Task instructions →
(A) Answer these questions from the SSD thread:
(i) Which browser does mgedmin use instead of Firefox?
(ii) To which drive did prpatel upgrade from the Intel X25M-G2?
(iii) With an SSD, how long does mgedmin take to grep a few hundred megs of sources?
(B) Repeat word for word the stretch of the SSD thread from "Are SSDs worth" through "couple of seconds.".
### Exercise passage
Are SSDs worth the money? - rjstelling
http://skeptics.stackexchange.com/q/2862/4

======
mgedmin
As a developer I often have to recursively grep large source trees. With an
HDD that was painful, no matter how much RAM I added to my laptop -- the whole
source tree was rarely cached. With an SSD, I can grep a few hundred megs of
sources in a couple of seconds.

Now I'm someone who _hates_ having to wait unnecessarily, and considers even 1
or 2 seconds of application startup time to be unacceptably slow (hence
Chromium instead of Firefox). For me the expensive Intel SSD was worth the
money.

------
prpatel
Yes. If you're a developer, find an SSD with good IOPS performance. You'll
save time/frustration/angst and never want to use a spinner again. Every
single developer I've shown my laptop running an SSD and spinning up
Xcode/eclipse/RubyMine/ Textmate/Rails/Grails/Tomcat/etc has been shocked at
the speed. Once they make they jump, I invariably hear: how did I develop
before this? For recommendations on an SSD, have a look at the Intel SSD's,
the Crucial C300/C400, or the new Sandforce based drives. I had an Intel
X25M-G2 and upgraded to a C300 and loved both.
######
### Supplied records
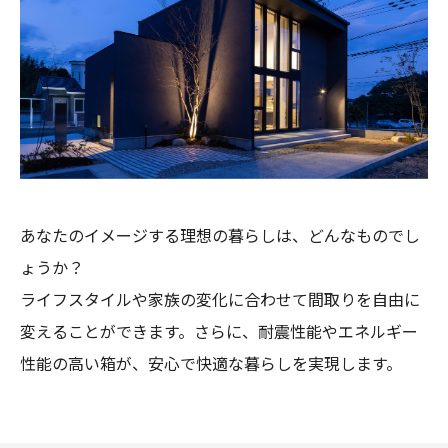
あなたのイメージする理想の暮らしは、どんなものでし
ょうか？
ライフスタイルや家族の変化に合わせて間取りを自由に
変えることができます。さらに、耐震性能やエネルギー
性能の高い箱が、安心で快適な暮らしを実現します。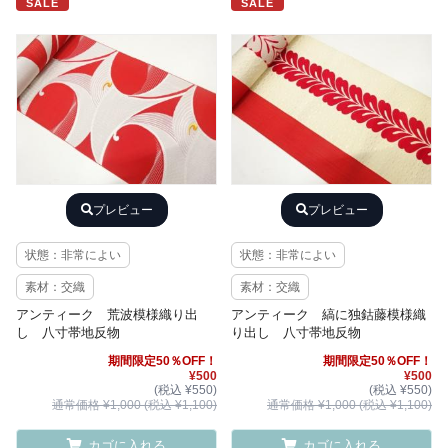
SALE
SALE
プレビュー
プレビュー
状態：非常によい
状態：非常によい
素材：交織
素材：交織
アンティーク 荒波模様織り出
アンティーク 縞に独鈷藤模様織
し 八寸帯地反物
り出し 八寸帯地反物
期間限定50％OFF！
期間限定50％OFF！
¥500
¥500
(税込 ¥550)
(税込 ¥550)
通常価格 ¥1,000 (税込 ¥1,100)
通常価格 ¥1,000 (税込 ¥1,100)
カゴに入れる
カゴに入れる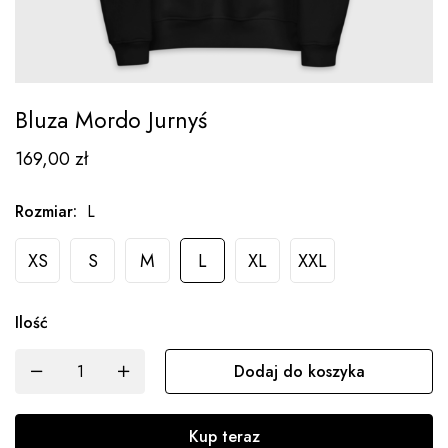
Bluza Mordo Jurnyś
169,00
zł
Rozmiar
:
L
XS
S
M
L
XL
XXL
Ilość
Dodaj do koszyka
Kup teraz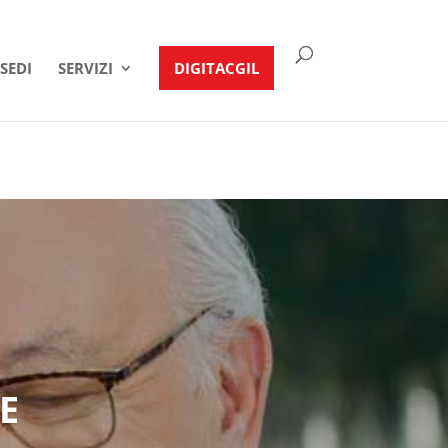
SEDI
SERVIZI
DIGITACGIL
E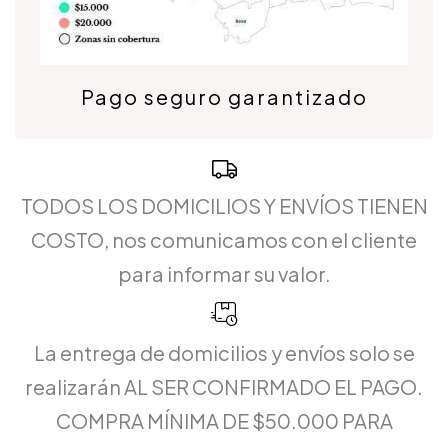
Pago seguro garantizado
TODOS LOS DOMICILIOS Y ENVÍOS TIENEN
COSTO, nos comunicamos con el cliente
para informar su valor.
La entrega de domicilios y envíos solo se
realizarán AL SER CONFIRMADO EL PAGO.
COMPRA MÍNIMA DE $50.000 PARA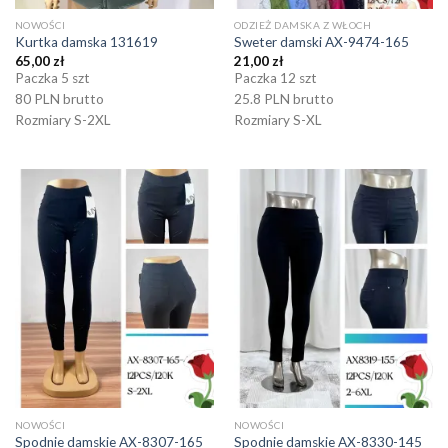
NOWOŚCI
ODZIEŻ DAMSKA Z WŁOCH
Kurtka damska 131619
Sweter damski AX-9474-165
65,00
zł
21,00
zł
Paczka 5 szt
Paczka 12 szt
80 PLN brutto
25.8 PLN brutto
Rozmiary S-2XL
Rozmiary S-XL
NOWOŚCI
NOWOŚCI
Spodnie damskie AX-8307-165
Spodnie damskie AX-8330-145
######
Replies →
(A)
(i) Chromium
(ii) The C300
(iii) A couple of seconds

(B)
Are SSDs worth the money? - rjstelling
http://skeptics.stackexchange.com/q/2862/4

======
mgedmin
As a developer I often have to recursively grep large source trees. With an
HDD that was painful, no matter how much RAM I added to my laptop -- the whole
source tree was rarely cached. With an SSD, I can grep a few hundred megs of
sources in a couple of seconds.